On Wed, Apr 29, 2020 at 01:07:40PM +0200, Alex Catarineu wrote:
With respect to 2), I think it's interesting, but I also don't know whether it's feasible in practice. Specifically, I was thinking of Gijs idea of trying to keep state about whether the canvas is safe to read or not, fingerprinting-wise. I assume that there is a (non-empty) subset of canvas write operations that are "fingerprinting-safe". Probably a bit naively, I'd like to think that `canvas.drawImage` is "fp-safe" (irrespective of the image source). But even if we have to check the image source, I think implementing this could potentially unbreak some of these common legit canvas use cases.
For example, in the WhatsApp case mentioned above, I'm quite sure it's just used for image format conversion, since the bug does not occur when uploading "jpeg" images. So, that would be something like `canvas.drawImage(pngImage, 0, 0);` plus `canvas.toDataURL('image/jpeg');`, which should be covered if we implement the `canvas.drawImage` exemption when the image was uploaded by the user. This "fingerprinting-tainting" canvas logic might start with just the `drawImage` case, but perhaps it would be possible to extend little by little, if we know that some canvas write operation is safe and can help fixing breakage for legit use cases.

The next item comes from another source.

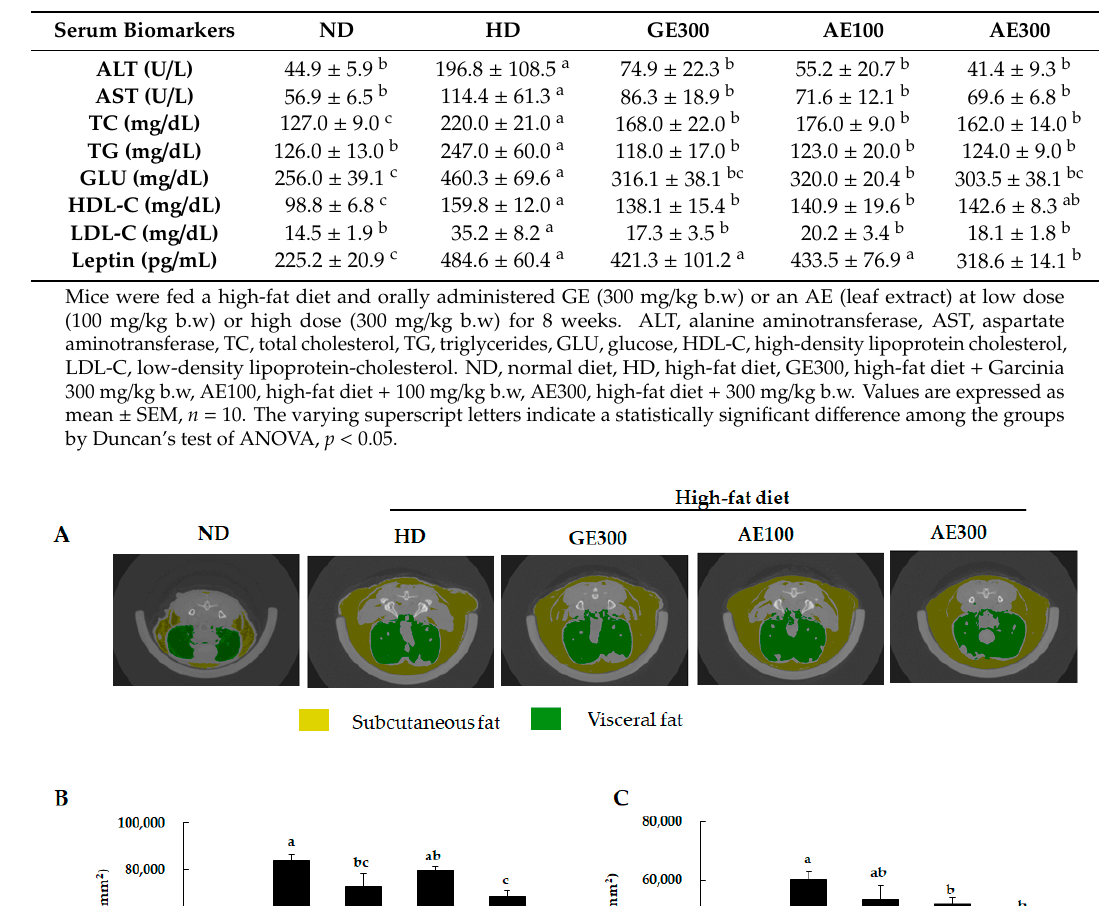
Table 2. E ff ect of AE on serum biochemical parameters in the experimental mice.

I generally agree with your message, but I am curious about this idea. Are you saying that ctx.drawImage() is fingerprinting-safe, or are you saying that any "canvas extraction" from a canvas element initialized by ctx.drawImage is fingerprinting-safe? As far as I'm aware, drawImage() is not protected by the Canvas prompt (so that should never be a problem). If your comment was about "subsequent canvas extraction", then that is worth investigating. Are any of the conversions passed onto the GPU? Do we know if format conversation is deterministic?